古法能不能治病我不知道,但搓泥倒是不錯,幾天捂下來,我皮膚白嫩水靈,那層殼子一敲碎,身上全是汗,指頭一搓身上的泥全下來了,比搓泥寶都好使!

後來,我高燒了,體溫一度突破40度,燒了很久,如果不是身邊有小豆子日夜看著我,給我冷敷物理降溫的話,我覺得自己不死也燒成傻子了。

聽說大兵和姬子恢復的比我好,兩人已經能坐起來了。

十萬大山里也是風雲變幻。

巨靈又求援了,黎明得知有強悍的怪物需要大量五行散後,格外重視這件事情,連發三道緊急詔令,所有成員全部返回學院待命,一些在學院附近的學員作為第二批派遣人員不久後就會被投放到十萬大山。

有世家的世家子走了出來,他們的目的不是五行散和犯罪集團,而是牧屍者。

唐貞觀年間,這個世家斬殺牧屍者無數,與牧屍者是死敵。

甚至,總部也要派出真正的守望者。

事情越搞越大,巨靈臉上的笑容越來越多,他覺得勝券在握了,更加不顧一切的在十萬大山里興風作浪,減員仍舊在繼續著,但是每天都有收穫,很多卡車被開到山下,拉的全都是五行散的原材料。

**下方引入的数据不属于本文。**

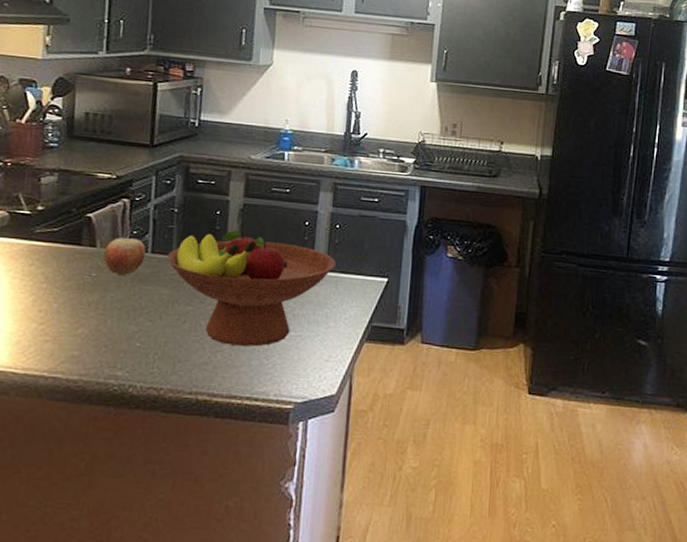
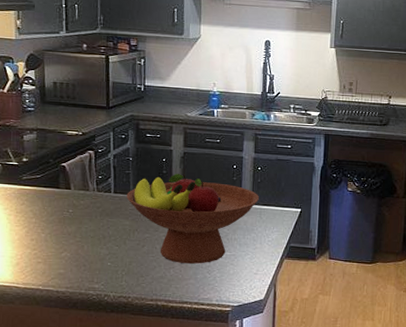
apple: present [103,237,146,275] -> none [77,181,109,211]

巨靈把這些原材料撒在了大山里,他說我們華夏人是崇拜大地的,就連傳說都是女媧娘娘用泥土造人,祖祖輩輩都在土地里刨食,死後能和土地融在一起也算是認祖歸宗了。

這個犯罪集團瘋了,巨靈也瘋了。

我總覺得在組織的支援到來之前他這麼干是作死,那個犯罪集團把五行散看的比命都重要,所作所為堪稱是日暮途窮而倒行逆施,巨靈卻不斷掠奪摧毀五行散的原材料,這是在戳破逆鱗的邊緣上瘋狂試探。

你要是真能戳爛逆鱗弄死人家也算,偏偏你還戳不爛,只能一次次挑戰人家的容忍底線,這麼搞下去遲早出大事兒!

我嘗試著和巨靈聊過一次,沒結果,倒是被狠狠鄙視了一頓,成了徹頭徹尾的懦夫慫包,要不是有傷在身,估計都被拉出去遊街示眾了。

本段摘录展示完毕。